Monday, May 21, 2012

Beef Pot Pie

This feels like a cheat recipe because it's really just a combination of another couple of recipes. It's what I served to our Sunday night crowd last night, and judging by the comments and the fact that there was only one serving left over ... they loved it! Technically, I used a venison roast, but a beef chuck roast would work just as well. If I were making this for my family, I would probably use leftovers from a roast, but considering the amount of people I cooked for last night I made the roast specifically for the purpose of pot pie.

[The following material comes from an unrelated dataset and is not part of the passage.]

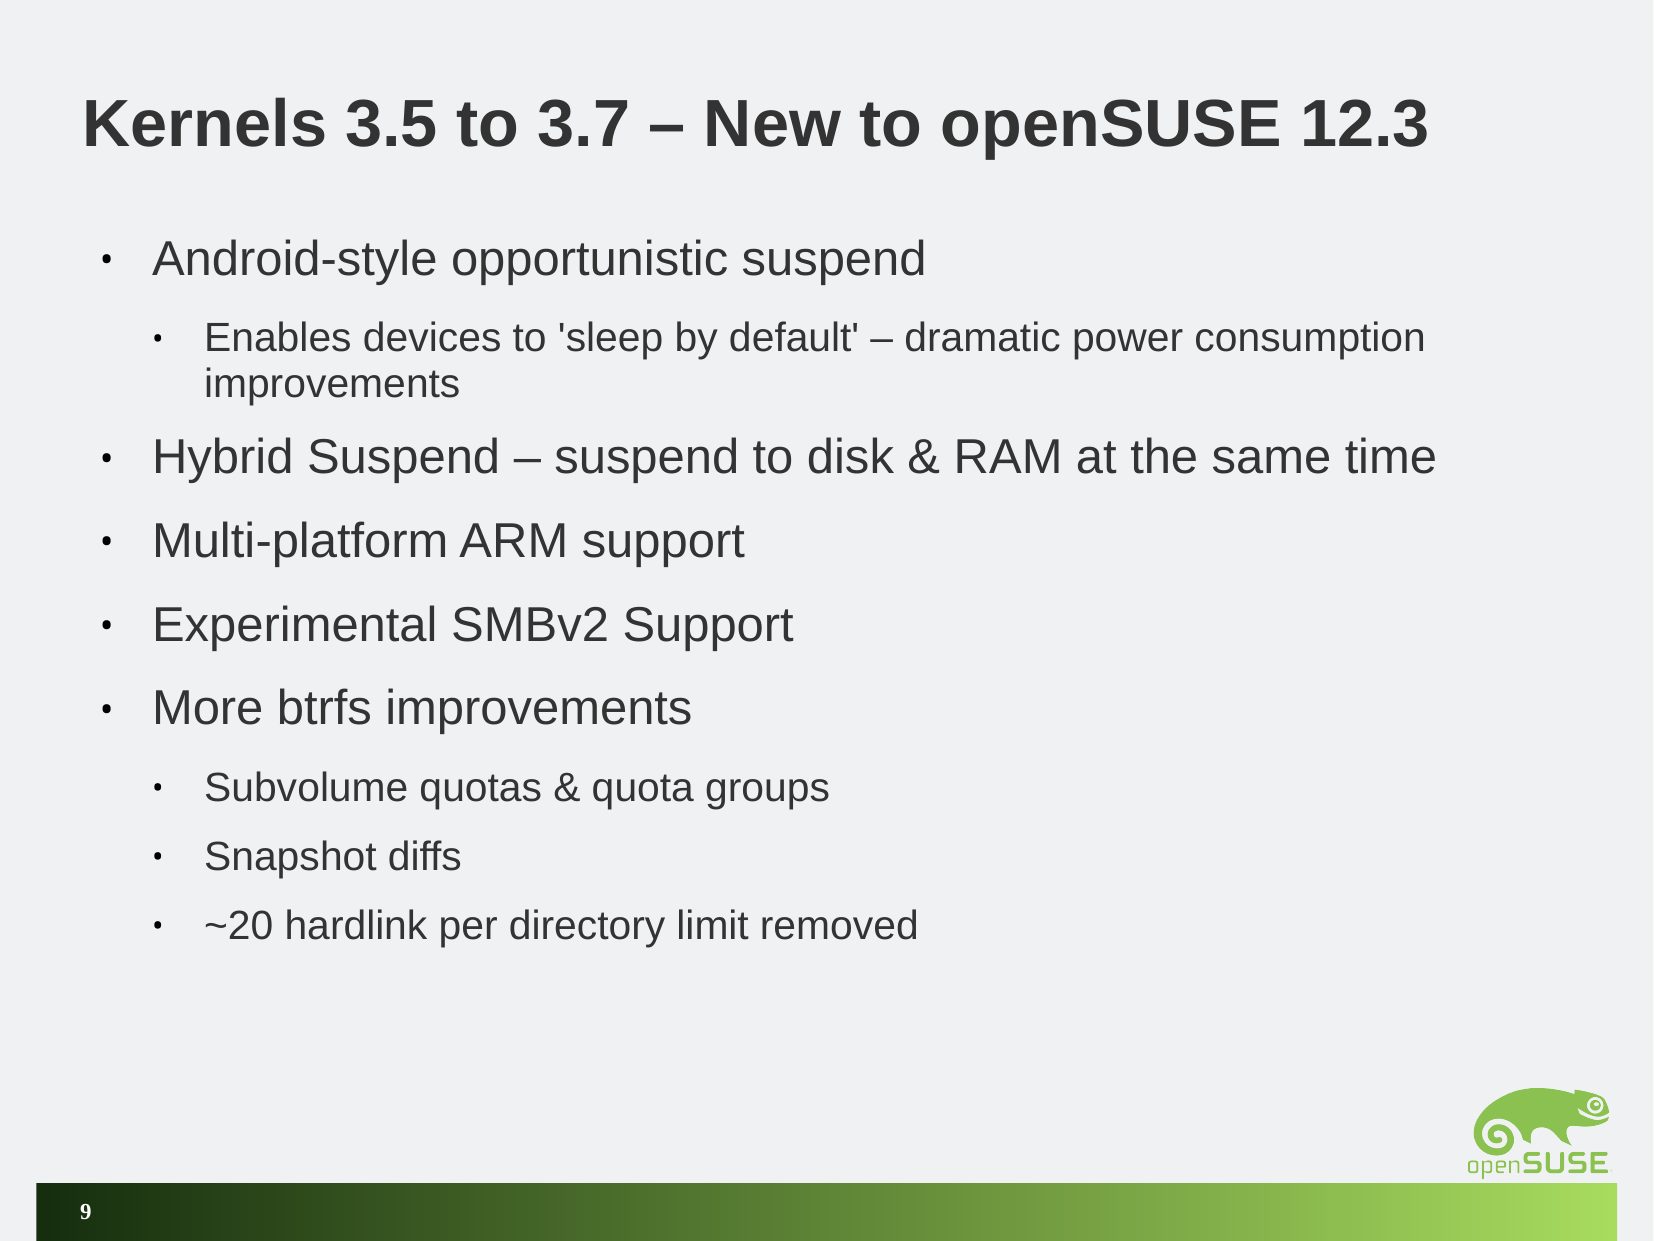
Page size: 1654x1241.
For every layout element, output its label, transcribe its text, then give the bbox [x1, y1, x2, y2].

list Android-style opportunistic suspend Enables devices to 'sleep by default' – dramatic power consumption improvements Hybrid Suspend – suspend to disk & RAM at the same time Multi-platform ARM support Experimental SMBv2 Support More btrfs improvements Subvolume quotas & quota groups Snapshot diffs ~20 hardlink per directory limit removed [82, 231, 1571, 951]
title Kernels 3.5 to 3.7 – New to openSUSE 12.3 [82, 49, 1571, 198]
picture [0, 0, 1654, 1241]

You'll start with a pot roast: Sunday Pot Roast

Chop the leftover roast into bite-size pieces and stir it back into the gravy; set aside.

1 cup diced potatoes
1 cup diced carrots
1/2 cup chopped green beans or peas
2 cups beef broth
2 cups water
1/2 can whole kernel corn
1 tablespoon chopped rosemary
1/2 teaspoon salt
1/4 teaspoon pepper

Cook the potatoes and carrots in the beef broth/water until tender, about 10-12 minutes. Add in the green beans or peas in the last 2-3 minutes of cooking time. Drain the broth, reserving about a cup to add into the gravy. Combine the vegetables, reserved broth, corn, beef and gravy, and seasonings. Transfer to a greased 9x13 baking pan. Mix together topping ingredients and spread over the top.

1 cup melted butter
1 cup buttermilk
2 cups self-rising flour

Bake at 375° for 35-40 minutes, or until the topping is golden brown.

The good part about this is that if you don't have a large family, you can just use leftovers from the whole pot roast dinner - veggies and all. Combine everything and bake it in a 9-inch square dish, using 1/2 the topping ingredients. When I made this last night, I used the roast to make both a square pan and a 9x13.